El salón de billar de Sivia, el restaurante Lucullus, que fue el primero de la ciudad en introducir la pizza, y La Colina eran las alternativas que Lennart encontró. Robaba para vivir, para poder jugar al billar y al pinball, para comprar cigarrillos y refrescos. Robaba para impresionar y pegaba para asustar. Parecía razonar que si no era querido sería odiado.

No acusaba a nadie, no le echaba la culpa a nada ni a nadie, pero en lo más profundo de su ser anidaba un odio contra los profesores y el resto de adultos. En casa, Albin tartamudeaba sus reprimendas. Aina se ponía «nerviosa», muchas veces no podía cuidar de sí misma, aún menos del cabezón de su hijo. Aina encontraba consuelo en el pequeño, John, al que, sin embargo, vio seguir los pasos cada vez más salvajes del hermano mayor.

– John era travieso -dijo Micke. Oyó lo ridícula que sonó la palabra al pronunciarla.

– Oye -replicó Lennart, y se sentó de nuevo a la mesa-, hay una cosa en la que he estado pensando. ¿Tenía mi hermano otra tía?

Micke lo miró incrédulo.

– ¿Qué quieres decir? ¿Que si tenía una amante?
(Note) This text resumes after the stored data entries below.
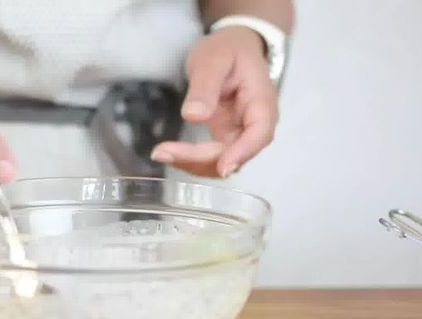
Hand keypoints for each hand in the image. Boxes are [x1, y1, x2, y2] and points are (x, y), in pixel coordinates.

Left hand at [151, 26, 278, 176]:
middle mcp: (256, 123)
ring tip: (161, 153)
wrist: (233, 48)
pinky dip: (192, 159)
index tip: (222, 167)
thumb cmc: (227, 50)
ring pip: (223, 161)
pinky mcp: (227, 138)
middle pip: (236, 153)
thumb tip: (194, 116)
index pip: (260, 133)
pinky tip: (170, 153)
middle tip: (163, 152)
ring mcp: (241, 133)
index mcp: (261, 100)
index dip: (242, 153)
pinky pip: (213, 157)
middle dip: (201, 159)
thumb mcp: (213, 60)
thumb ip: (205, 87)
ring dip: (193, 164)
– Yo qué sé, quizá te dijo algo a ti.

– No, nunca lo oí hablar de otra chica. ¿No lo entiendes? Adoraba a Berit.

– Sí, claro. Únicamente le era infiel con los cíclidos.

– ¿Qué pasará con sus peces?

– Justus continuará -expuso Lennart.

Micke pensó en el hijo de John, el niño de papá. Podía ver en Justus al John parco en palabras y con una mirada difícil de atrapar. Era como si el chico descubriera las intenciones de la persona con la que hablaba. Muchas veces Micke se había sentido inferior, como si Justus no se dignara a cargar su cerebro con su charla, menos aún a responder.

Aunque conocía a John desde que eran niños, al recapacitar veía que él también había tenido esa actitud. También se podía considerar a John arrogante y testarudo, reacio a comprometerse. Seguramente, esa fue la razón de que Sagge y John nunca se llevaran bien del todo, a pesar de que John era un diestro artesano.

Era solo en la convivencia con los más allegados, y en especial con Berit, cuando John mostraba algo de sí mismo, alzaba la visera y mostraba un lado repleto de consideración y un humor ácido que se tardaba un rato en comprender.

– Si hay alguien que debe ocuparse de ellos tiene que ser el chaval -coincidió Micke.

Tenía ganas de tomarse una cerveza, pero sabía que si abría una lata Lennart haría lo mismo. Y no solo una. Corría el riesgo de que vaciara la nevera.

El reloj casi marcaba la medianoche y Lennart no mostraba indicios de querer irse a casa. Micke se puso fatigosamente en pie. El día siguiente también sería ajetreado.

– Joder, mira que nevar antes de Navidad -dijo, y fue a buscar un par de cervezas.